The following ruleset demonstrates this potentially surprising distinction in behaviour:
table inet filter { # This chain is evaluated first due to priority chain services { type filter hook input priority 0; policy accept; # If matched, this rule will prevent any further evaluation tcp dport http drop # If matched, and despite the accept verdict, the packet proceeds to enter the chain below tcp dport ssh accept # Likewise for any packets that get this far and hit the default policy } # This chain is evaluated last due to priority chain input { type filter hook input priority 1; policy drop; # All ingress packets end up being dropped here! } }
If the priority of the 'input' chain above were to be changed to -1, the only difference would be that no packets have the opportunity to enter the 'services' chain. Either way, this ruleset will result in all ingress packets being dropped.
In summary, packets will traverse all of the chains within the scope of a given hook until they are either dropped or no more base chains exist.

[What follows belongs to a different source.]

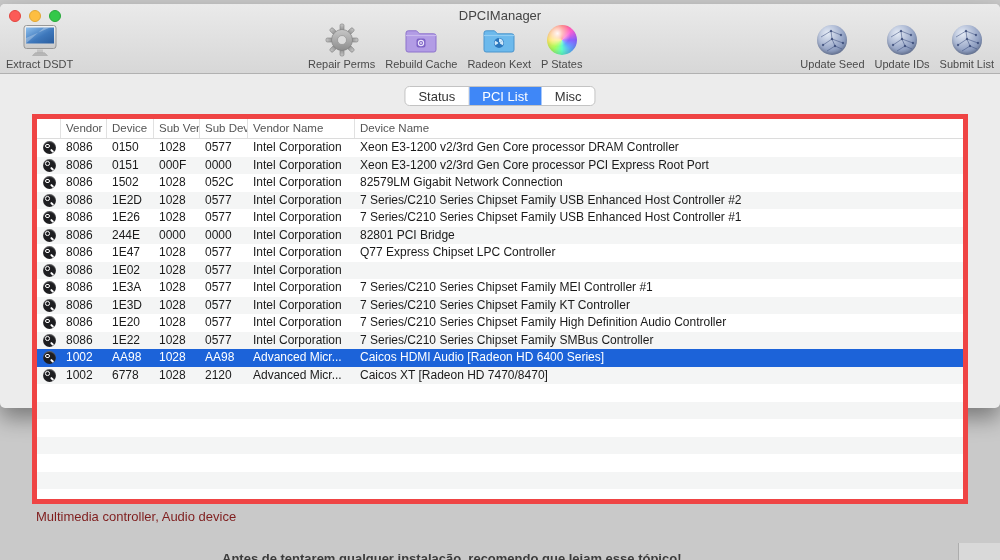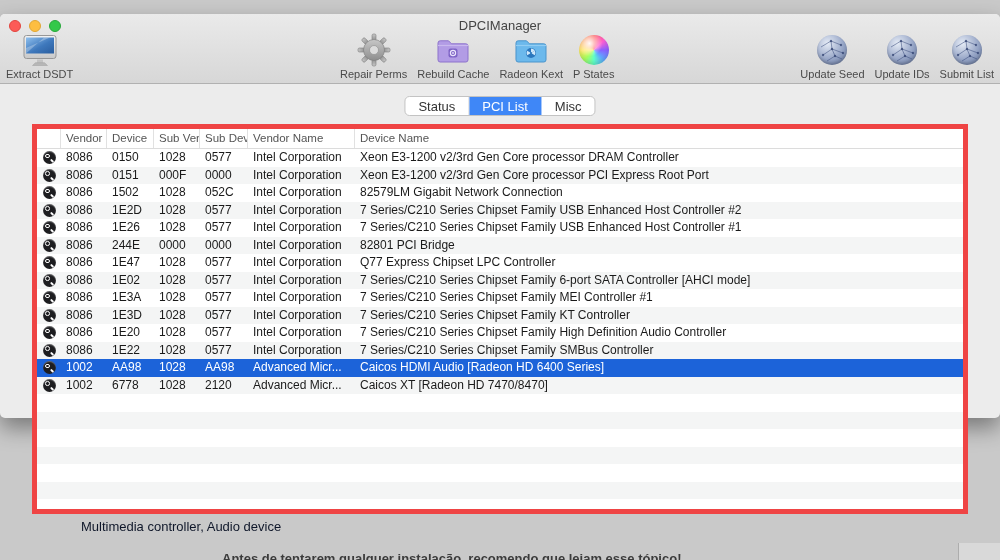"DPCIManager" .window { top: 14px -> 4px }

An accept verdict is only guaranteed to be final in the case that there is no later chain bearing the same type of hook as the chain that the packet originally entered.
Netfilter's hook execution mechanism is described in more detail in Pablo's paper on connection tracking.
Base chain policy
This is the default verdict that will be applied to packets reaching the end of the chain (i.e, no more rules to be evaluated against).
Currently there are 2 policies: accept (default) or drop.
- The accept verdict means that the packet will keep traversing the network stack (default).
- The drop verdict means that the packet is discarded if the packet reaches the end of the base chain.
NOTE: If no policy is explicitly selected, the default policy accept will be used.
Adding non-base chains
You can also create non-base chains as in iptables via:
% nft add chain ip <table_name> <chain_name>
Note that this chain does not see any traffic as it is not attached to any hook, but it can be very useful to arrange your rule-set in a tree of chains by using the jump to chain action.
The chain name is an arbitrary string, with arbitrary case.
Deleting chains
You can delete the chains that you don't need, eg.
% nft delete chain ip foo input
The only condition is that the chain you want to delete needs to be empty, otherwise the kernel will tell you that such chain is in used.
% nft delete chain ip foo input
<cmdline>:1:1-28: Error: Could not delete chain: Device or resource busy
delete chain ip foo input
^^^^^^^^^^^^^^^^^^^^^^^^^
You will have to flush the ruleset in that chain before you can remove the chain.
Flushing chain
You can also flush the content of a chain. If you want to flush all the rule in the chain input of the foo table, you have to type:
nft flush chain foo input
Example configuration: Filtering traffic for your standalone computer
You can create a table with two base chains to define rule to filter traffic coming to and leaving from your computer, asumming IPv4 connectivity:
% nft add table ip filter
% nft 'add chain ip filter input { type filter hook input priority 0 ; }'
% nft 'add chain ip filter output { type filter hook output priority 0 ; }'
Now, you can start attaching rules to these two base chains. Note that you don't need the forward chain in this case since this example assumes that you're configuring nftables to filter traffic for a standalone computer that doesn't behave as router.